Scholars discuss Arkansas’ gambling rules and roles

story by Ben Pollock, special to The City Wire

An Ole Miss law professor came Friday (April 26) to Fayetteville to analyze Arkansas' long legal history of gambling. Ronald Rychlak noted the Arkansas Scholarship Lottery is the last success in terms of legalization, and election defeats of referenda allowing casinos the latest failure.

Countering his analysis at the forum was adjunct economics instructor Jason Arentz of the Sam M. Walton College of Business of the University of Arkansas. Arendtz took a libertarian point of view while Rychlak generally stayed on neutral historical footing.

Rychlak, the Mississippi Defense Lawyers Association Professor of Law at the University of Mississippi School of Law, was sponsored by the UA School of Law student chapter of the Federalist Society, a conservative and libertarian group.

A longtime analyst of gambling and the law, Rychlak noted that Hot Springs made Arkansas gaming history unique.
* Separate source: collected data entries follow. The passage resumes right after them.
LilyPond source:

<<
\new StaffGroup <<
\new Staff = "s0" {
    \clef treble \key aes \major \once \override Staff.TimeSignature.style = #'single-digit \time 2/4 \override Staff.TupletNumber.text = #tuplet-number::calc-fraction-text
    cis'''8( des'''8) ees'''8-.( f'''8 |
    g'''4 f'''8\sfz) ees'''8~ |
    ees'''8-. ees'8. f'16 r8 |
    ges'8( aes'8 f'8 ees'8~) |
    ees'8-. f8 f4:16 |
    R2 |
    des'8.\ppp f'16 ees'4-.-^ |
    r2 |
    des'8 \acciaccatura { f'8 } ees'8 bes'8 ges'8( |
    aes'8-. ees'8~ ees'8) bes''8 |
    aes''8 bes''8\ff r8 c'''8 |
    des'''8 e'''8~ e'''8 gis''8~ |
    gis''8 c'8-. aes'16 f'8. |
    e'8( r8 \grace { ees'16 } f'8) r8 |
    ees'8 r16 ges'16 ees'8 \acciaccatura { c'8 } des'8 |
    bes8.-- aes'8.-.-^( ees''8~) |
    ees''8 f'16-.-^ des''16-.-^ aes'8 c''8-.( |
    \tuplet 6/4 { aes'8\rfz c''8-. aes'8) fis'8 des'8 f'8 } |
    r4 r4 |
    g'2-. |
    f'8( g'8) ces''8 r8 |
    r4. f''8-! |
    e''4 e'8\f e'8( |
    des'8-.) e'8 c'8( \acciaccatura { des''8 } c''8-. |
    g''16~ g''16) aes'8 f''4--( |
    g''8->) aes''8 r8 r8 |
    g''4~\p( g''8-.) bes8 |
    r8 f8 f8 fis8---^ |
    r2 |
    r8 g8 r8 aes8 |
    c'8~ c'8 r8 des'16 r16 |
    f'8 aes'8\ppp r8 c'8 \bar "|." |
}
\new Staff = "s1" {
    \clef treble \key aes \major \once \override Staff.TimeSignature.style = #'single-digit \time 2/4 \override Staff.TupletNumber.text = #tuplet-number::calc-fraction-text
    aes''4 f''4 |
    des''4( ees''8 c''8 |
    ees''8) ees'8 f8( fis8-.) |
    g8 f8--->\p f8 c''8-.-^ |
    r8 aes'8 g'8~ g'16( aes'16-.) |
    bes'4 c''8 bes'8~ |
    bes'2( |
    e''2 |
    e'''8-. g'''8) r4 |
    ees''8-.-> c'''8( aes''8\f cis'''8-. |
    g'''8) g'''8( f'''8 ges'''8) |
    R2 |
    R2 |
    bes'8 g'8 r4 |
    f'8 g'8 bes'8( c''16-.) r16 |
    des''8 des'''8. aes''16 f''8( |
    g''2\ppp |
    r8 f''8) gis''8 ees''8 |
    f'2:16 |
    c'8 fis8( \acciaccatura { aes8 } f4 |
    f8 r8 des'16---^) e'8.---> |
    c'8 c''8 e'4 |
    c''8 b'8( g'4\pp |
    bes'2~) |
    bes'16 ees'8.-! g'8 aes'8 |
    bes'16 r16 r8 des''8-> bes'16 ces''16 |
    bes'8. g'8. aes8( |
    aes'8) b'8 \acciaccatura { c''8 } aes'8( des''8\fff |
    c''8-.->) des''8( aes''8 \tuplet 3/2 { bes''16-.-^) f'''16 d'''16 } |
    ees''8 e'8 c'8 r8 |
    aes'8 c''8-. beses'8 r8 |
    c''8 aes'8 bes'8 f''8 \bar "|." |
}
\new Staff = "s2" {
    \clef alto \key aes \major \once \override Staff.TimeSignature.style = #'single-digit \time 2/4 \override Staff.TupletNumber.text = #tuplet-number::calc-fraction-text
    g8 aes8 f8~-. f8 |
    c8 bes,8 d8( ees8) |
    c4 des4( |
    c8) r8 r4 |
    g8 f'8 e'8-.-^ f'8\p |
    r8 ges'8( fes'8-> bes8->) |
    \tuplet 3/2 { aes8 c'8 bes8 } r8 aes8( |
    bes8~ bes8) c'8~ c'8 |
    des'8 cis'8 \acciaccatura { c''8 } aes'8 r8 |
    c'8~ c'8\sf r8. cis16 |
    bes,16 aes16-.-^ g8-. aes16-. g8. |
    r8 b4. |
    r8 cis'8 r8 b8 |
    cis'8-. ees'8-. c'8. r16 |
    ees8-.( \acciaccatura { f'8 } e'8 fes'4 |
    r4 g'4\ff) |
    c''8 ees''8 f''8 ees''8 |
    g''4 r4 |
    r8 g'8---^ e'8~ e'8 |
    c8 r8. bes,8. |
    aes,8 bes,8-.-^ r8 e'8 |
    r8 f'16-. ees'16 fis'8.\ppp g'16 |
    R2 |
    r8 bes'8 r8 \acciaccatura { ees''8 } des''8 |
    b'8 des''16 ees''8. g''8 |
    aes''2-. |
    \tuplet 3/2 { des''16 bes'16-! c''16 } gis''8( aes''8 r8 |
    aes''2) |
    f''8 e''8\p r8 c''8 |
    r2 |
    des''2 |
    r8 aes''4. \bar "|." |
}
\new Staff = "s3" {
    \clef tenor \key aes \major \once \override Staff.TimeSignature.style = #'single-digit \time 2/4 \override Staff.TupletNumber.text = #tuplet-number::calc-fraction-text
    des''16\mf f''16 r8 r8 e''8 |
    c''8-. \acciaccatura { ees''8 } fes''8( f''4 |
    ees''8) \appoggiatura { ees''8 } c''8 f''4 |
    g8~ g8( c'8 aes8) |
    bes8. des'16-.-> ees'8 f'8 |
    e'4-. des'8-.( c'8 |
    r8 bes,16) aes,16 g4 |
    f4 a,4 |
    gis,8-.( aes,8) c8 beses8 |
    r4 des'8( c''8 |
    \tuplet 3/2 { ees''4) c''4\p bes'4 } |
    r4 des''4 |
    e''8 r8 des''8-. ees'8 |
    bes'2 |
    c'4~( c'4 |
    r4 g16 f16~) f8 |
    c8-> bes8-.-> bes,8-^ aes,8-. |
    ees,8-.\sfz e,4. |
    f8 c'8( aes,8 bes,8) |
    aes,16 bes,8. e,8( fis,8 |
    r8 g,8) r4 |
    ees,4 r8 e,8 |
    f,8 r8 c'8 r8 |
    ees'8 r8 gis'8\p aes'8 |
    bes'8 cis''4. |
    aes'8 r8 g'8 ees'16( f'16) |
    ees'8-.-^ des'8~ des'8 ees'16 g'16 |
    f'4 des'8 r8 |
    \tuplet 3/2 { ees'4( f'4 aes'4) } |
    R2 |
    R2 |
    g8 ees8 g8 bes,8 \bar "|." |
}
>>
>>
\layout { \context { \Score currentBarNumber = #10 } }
He cited the town's pre-World War II presence of gangsters Al Capone, Owney Madden and Charles "Lucky" Luciano alongside the permissive politics of the era's Mayor Leo P. McLaughlin.
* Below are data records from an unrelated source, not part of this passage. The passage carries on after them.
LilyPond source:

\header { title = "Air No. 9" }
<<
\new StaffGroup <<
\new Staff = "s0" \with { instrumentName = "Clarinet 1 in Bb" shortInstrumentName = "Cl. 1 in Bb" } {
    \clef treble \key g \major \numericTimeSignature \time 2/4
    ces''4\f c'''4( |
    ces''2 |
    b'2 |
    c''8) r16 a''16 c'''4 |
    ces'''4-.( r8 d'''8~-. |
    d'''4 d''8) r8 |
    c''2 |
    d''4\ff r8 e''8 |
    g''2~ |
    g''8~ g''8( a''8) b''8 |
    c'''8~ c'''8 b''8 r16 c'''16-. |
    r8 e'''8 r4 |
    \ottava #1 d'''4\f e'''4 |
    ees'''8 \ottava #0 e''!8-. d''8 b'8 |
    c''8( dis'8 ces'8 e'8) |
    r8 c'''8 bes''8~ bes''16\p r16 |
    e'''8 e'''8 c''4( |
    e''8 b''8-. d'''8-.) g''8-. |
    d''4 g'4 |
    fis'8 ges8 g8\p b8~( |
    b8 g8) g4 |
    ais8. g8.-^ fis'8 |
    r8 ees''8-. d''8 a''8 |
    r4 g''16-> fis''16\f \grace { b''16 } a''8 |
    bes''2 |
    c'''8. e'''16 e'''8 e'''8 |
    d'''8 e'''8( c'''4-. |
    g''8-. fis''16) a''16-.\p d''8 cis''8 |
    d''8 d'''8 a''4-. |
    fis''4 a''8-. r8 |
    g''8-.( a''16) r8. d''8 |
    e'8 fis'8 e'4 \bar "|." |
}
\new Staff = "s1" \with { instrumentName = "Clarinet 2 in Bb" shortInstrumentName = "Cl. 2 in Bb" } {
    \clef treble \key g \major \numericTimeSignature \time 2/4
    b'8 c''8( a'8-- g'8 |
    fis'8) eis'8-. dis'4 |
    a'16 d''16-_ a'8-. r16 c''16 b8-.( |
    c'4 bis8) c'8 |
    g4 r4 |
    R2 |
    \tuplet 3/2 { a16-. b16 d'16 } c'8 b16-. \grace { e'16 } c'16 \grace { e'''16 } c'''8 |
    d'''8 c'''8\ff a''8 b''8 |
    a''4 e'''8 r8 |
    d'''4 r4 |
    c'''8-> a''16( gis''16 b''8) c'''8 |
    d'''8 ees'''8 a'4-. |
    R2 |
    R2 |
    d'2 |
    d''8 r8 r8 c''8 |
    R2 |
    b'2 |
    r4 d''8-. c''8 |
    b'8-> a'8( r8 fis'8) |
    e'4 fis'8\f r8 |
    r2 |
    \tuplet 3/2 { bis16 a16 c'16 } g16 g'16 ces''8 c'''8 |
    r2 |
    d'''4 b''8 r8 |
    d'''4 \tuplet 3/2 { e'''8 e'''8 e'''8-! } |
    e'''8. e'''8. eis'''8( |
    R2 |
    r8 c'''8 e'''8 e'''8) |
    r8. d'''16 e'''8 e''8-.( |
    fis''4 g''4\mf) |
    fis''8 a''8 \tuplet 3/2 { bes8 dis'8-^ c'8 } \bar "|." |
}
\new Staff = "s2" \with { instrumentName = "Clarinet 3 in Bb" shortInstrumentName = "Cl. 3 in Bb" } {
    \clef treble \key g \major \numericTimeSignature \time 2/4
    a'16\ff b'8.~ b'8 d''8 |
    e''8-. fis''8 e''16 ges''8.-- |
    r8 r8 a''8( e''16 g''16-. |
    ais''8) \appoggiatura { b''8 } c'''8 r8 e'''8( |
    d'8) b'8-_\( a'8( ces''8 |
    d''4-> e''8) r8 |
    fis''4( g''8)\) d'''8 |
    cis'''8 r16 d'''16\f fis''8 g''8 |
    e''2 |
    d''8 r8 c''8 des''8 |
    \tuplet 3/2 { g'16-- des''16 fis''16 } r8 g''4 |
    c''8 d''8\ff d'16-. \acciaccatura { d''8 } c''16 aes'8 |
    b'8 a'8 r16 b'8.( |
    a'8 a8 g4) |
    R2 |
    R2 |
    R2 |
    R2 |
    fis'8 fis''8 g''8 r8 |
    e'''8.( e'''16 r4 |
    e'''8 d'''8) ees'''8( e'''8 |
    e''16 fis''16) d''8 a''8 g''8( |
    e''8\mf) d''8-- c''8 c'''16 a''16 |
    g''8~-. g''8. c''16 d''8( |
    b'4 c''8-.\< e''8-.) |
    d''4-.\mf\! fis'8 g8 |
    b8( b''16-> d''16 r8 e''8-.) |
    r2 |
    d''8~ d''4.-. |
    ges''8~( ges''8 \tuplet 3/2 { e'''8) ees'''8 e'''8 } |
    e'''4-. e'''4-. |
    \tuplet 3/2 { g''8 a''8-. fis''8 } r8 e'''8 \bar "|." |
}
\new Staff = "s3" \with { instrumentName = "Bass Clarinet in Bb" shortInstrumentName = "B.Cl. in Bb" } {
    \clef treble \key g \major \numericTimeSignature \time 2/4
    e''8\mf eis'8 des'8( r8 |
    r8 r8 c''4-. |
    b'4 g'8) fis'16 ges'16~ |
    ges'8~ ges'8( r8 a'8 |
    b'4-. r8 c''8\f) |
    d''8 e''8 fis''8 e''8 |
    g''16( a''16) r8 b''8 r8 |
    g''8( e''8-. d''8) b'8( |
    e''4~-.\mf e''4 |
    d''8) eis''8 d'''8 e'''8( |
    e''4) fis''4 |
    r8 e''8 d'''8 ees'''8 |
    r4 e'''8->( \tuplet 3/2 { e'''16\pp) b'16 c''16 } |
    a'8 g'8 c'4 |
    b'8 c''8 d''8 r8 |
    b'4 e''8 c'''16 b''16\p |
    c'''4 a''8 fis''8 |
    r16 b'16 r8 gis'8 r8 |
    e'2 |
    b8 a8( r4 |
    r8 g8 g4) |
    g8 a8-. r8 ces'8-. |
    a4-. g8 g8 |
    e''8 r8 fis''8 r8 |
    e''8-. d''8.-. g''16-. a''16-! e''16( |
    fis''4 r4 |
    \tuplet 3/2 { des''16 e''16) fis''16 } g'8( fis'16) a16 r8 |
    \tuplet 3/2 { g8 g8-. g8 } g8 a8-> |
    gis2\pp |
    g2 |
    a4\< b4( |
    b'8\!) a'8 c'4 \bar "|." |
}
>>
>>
Rychlak showed a slide of President Harry S Truman playing poker in Hot Springs, explaining that "buck" as in the former president's motto of "the buck stops here," was a gambling term for a marker indicating the dealer of a particular hand.

Noting legal horse racing in Hot Springs and dog racing in West Memphis, he explained that Arkansas law accounts for two of the three points that define gambling – consideration (items of value) and reward (playing to win) but not chance (luck or randomness). While other states separate games of chance from games of skill, Arkansas thus does not.

State-managed lotteries are nothing new, Rychlak noted. In the 17th and 18th centuries, Britain partially financed public works projects in the Colonies – including the creation of most Ivy League universities including Harvard, Yale and Princeton – with government-managed lotteries.

Arkansas legalized charity bingo in 2007, then voters amended the state constitution in 2008 – which originally prohibited lotteries but not all gambling – to allow the Arkansas Scholarship Lottery.

State-run lotteries generally earmark some of the proceeds to educational purposes, Rychlak said. In general that's about 35% of the revenue – with averages of 50% going to prizes, administration 8%, and retailers who sell the tickets get the remaining 7%. Arkansas gives only 20%-21% to the lottery scholarships, he said.

"Poor people buy the most lottery tickets," Rychlak said, "but in general it's middle class kids getting the scholarships."

The state lottery's main problem has been not corruption but theft of tickets, he said.

"I see no difference between any action you take and gambling," countered Arentz, the UA economics instructor.

Almost everything in life has "an element of skill, an element of risk. You buy a house? You take a risk. Buy an insurance policy? There's risk" that you won't need to file claim that recoup the premiums you paid in.

Arentz grabbed the audience's attention by using prostitution as a contrast.

"It's important to separate the things you don't like about something from that thing itself," he said.

Forbidding slavery and reducing disease are the real issues in prostitution, he maintained, while some forms of prostitution may be criticized but not banned, such as a marriage to someone solely because of his or her wealth.

"In policies about gambling, I encourage you not to be a prostitute," Arentz said.

Rychlak said he generally agreed with Arentz but that "my primary objection is the state being the 'house,'” using the term for management of a gambling operation

"You can go back to antiquity, and you can find examples of where gambling destroys people, destroys families," and now states that operate games of chance bear responsibility for that. "State lottery is the worst kind of gambling."

"I share all his concerns about the state not being the house,” Arentz said of Rychlak.

Otherwise, Arentz barely touched government-managed gambling other than to restate the principal of individual responsibility. Society does not want a dad to gamble the family's savings away, but neither would it want him to risk his life with a hobby of skydiving.

"Do we want to legislate all those other choices?" and Arentz answered himself saying Americans generally do not. Society asks of its members, "Please live a good life."